Do you have more remote users to support with less IT budget?
Insights•5 minutes read
Do you have more remote users to support with less IT budget?
Learn how your multi-cloud can be optimised to support your organisation when your employees have embraced a flexible work schedule.
May 24, 2021
The workplace is looking different now
In the world of business technology, two things have become evident from the pandemic.
Firstly, many employees have opted for a flexible work schedule and are unlikely to come back to the office five days a week in the future. Because of this shift, IT must maintain remote access for all employees. Secondly, as the world continues to economically recover, IT budgets are going to get tighter for some time to come.
In the spirit of looking for opportunities amongst challenges, how can we reconcile these two expectations?
The concept of remote working, where employees have access to the tools, applications and data they need from anywhere, is not new. Technology vendors have been predicting and promoting it for the best part of two decades. In fact, working from home has crept up slowly over the years as bottlenecks to domestic internet access and the adoption of collaboration technologies have become more widespread.
While the sudden requirement in March 2020 for almost everyone to work from home came as a shock, in fact, Gartner estimates that around 30% of the workforce were already set up to do so. After some very fast footwork from ICT teams, the majority of workers in many industries reported that they were able to work just as productively from home as they were in the office.
This has led many organisations to look at traditional workplaces and IT resources in a new light. Instead of pushing to get everyone back under the same roof again, many have extended the ability to work from home in the future. The workplace looks very different now. As the global recession from the pandemic bites, this could well entail minimising real estate costs.
Implications of WFH for IT
The implication of dramatically increased user locations for IT was that enterprise resources had to be available via the internet from anywhere. No longer just the prerogative of traveling executives or salespeople, more white-collar workers now need to have resilient, high-performance and secure connectivity to core business applications from remote locations.
Acceleration of cloud migration was already happening over recent years, but there’s nothing like a global crisis to get even the wariest of businesses to finally take the plunge! Rapid flight to the public cloud at the beginning of the pandemic was seen as an effective solution – both for placing workloads in reach of remote employees and for boosting services to support online sales activity and customer service delivery.
Australian technology leaders showed their worth during the outbreak of the pandemic, with ADAPT finding that 61% said their Business Continuity Plans worked, and half saying they had increased cloud workloads by over 50% to enable a remote workforce. As discussed in a previous article, this rapid flight was intrinsically risky and costly. With the potential of reduced IT budgets in the next year or so, optimisation of public cloud usage is essential. So too is optimisation of your entire multi-cloud environment – covering infrastructure on your potentially more compact premises, at hosted locations and in private clouds.
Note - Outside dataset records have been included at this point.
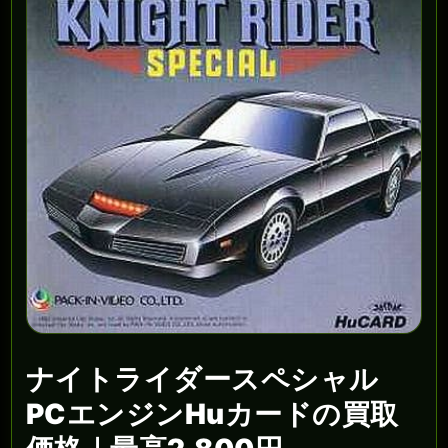
ナイトライダースペシャル
PCエンジンHuカードの買取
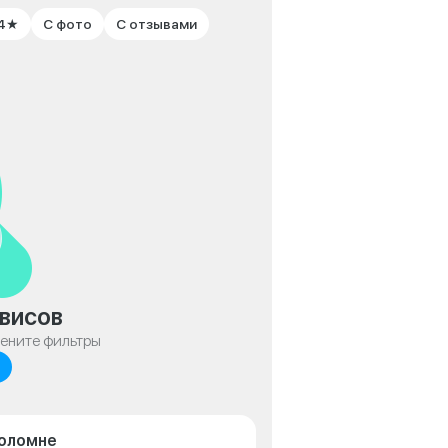
 4★
С фото
С отзывами
висов
мените фильтры
Коломне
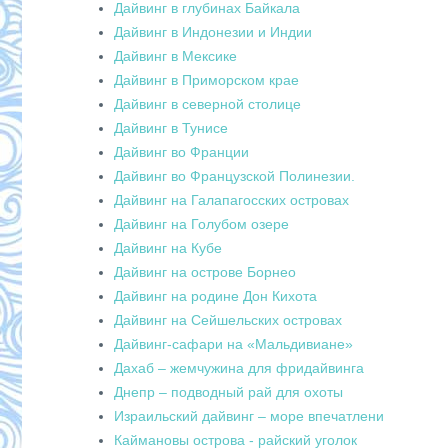
Дайвинг в глубинах Байкала
Дайвинг в Индонезии и Индии
Дайвинг в Мексике
Дайвинг в Приморском крае
Дайвинг в северной столице
Дайвинг в Тунисе
Дайвинг во Франции
Дайвинг во Французской Полинезии.
Дайвинг на Галапагосских островах
Дайвинг на Голубом озере
Дайвинг на Кубе
Дайвинг на острове Борнео
Дайвинг на родине Дон Кихота
Дайвинг на Сейшельских островах
Дайвинг-сафари на «Мальдивиане»
Дахаб – жемчужина для фридайвинга
Днепр – подводный рай для охоты
Израильский дайвинг – море впечатлени
Каймановы острова - райский уголок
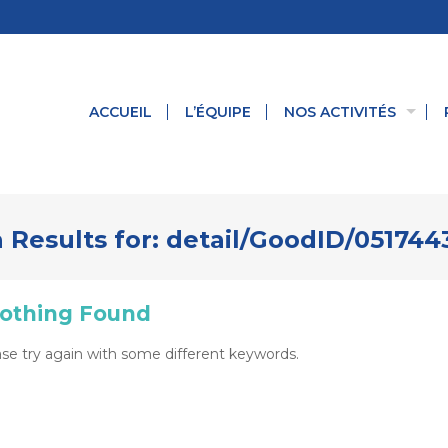
ACCUEIL
L’ÉQUIPE
NOS ACTIVITÉS
 Results for:
detail/GoodID/051744
othing Found
se try again with some different keywords.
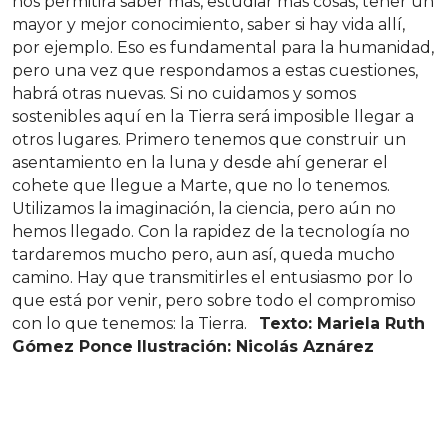
nos permitirá saber más, estudiar más cosas, tener un
mayor y mejor conocimiento, saber si hay vida allí,
por ejemplo. Eso es fundamental para la humanidad,
pero una vez que respondamos a estas cuestiones,
habrá otras nuevas. Si no cuidamos y somos
sostenibles aquí en la Tierra será imposible llegar a
otros lugares. Primero tenemos que construir un
asentamiento en la luna y desde ahí generar el
cohete que llegue a Marte, que no lo tenemos.
Utilizamos la imaginación, la ciencia, pero aún no
hemos llegado. Con la rapidez de la tecnología no
tardaremos mucho pero, aun así, queda mucho
camino. Hay que transmitirles el entusiasmo por lo
que está por venir, pero sobre todo el compromiso
con lo que tenemos: la Tierra.
Texto: Mariela Ruth
Gómez Ponce
Ilustración: Nicolás Aznárez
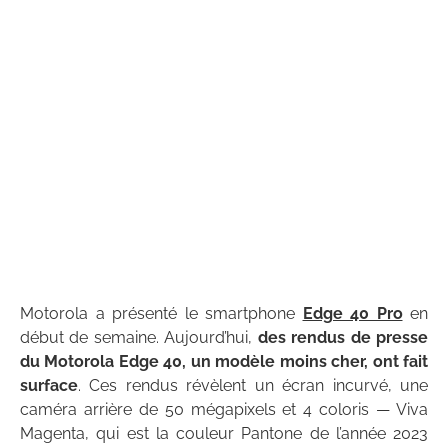
Motorola a présenté le smartphone
Edge 40 Pro
en
début de semaine. Aujourd’hui,
des rendus de presse
du Motorola Edge 40, un modèle moins cher, ont fait
surface
. Ces rendus révèlent un écran incurvé, une
caméra arrière de 50 mégapixels et 4 coloris — Viva
Magenta, qui est la couleur Pantone de l’année 2023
It is now likely that CIOs will be asked by the business to model an IT environment whereby the majority of the workforce will continue to WFH for an extended period. At the very least, the ‘new normal’ is increased flexibility for employees as to when and where they will work
More for less
Tightening of operating expenses is inevitable after the pandemic, and IT will come in for its share of cuts. The challenge will be: how do you operate and deliver core resources to more locations for less operating expense, negligible capital expense and a potentially lower headcount?
Why multi-cloud fits the bill
Cloud technology will inevitably have to go some way to overcoming that the dual challenges of reducing operational costs and taking enterprise technology resources to dispersed users. Cloud technology can indeed be a significantly cheaper way of running your IT assets, as long as you ensure you are maximising savings on an ongoing basis. This calls for expert optimisation.
Cloud is perfectly designed to enable workers to do their job from anywhere, at any time, on any device. A complication is that working remotely on multiple devices per person has security implications. Traditional security measures like firewalls and VPNs will no longer be enough. This is not limited to system access – it is more about access to individual files and devices. In many cases, people BYO devices or share corporate devices with other family members. IT departments need to ensure they have the appropriate tools and procedures in place around remote management, monitoring, wiping and retrieval of company sensitive data – even when its consumed on a non-company device.
Importantly, there is no such thing as one cloud strategy for all. The vast majority of organisations have and will continue to adopt a multi-cloud policy, combining a mix of private, public and hybrid cloud with a varying measure of SaaS applications. Achieving flexibility, scalability, resilience, user reach, reduced costs, security and compliance will necessarily involve a multi-cloud solution. A mix, moreover, that will continually evolve as technology advances and the needs of the business – and its customers and users – change.
Multi-cloud management is critical
At Interactive we employ a ‘hive’ of highly experienced cloud management professionals – enabling us to audit, optimise, secure and manage multi-cloud environments on behalf of our customers.
The Interactive approach is multi-cloud centric and we are dedicated to landing the best cloud solution for each of our customers. However, there’s no denying we have passionate, highly-skilled – no matter your cloud. We have experts in AWS and Azure on our team ready to assist you and find the best strategy to fit your business.
The result is ongoing potential for cost savings and risk minimisation – leaving your team free to innovate business technology, rather than just operate it.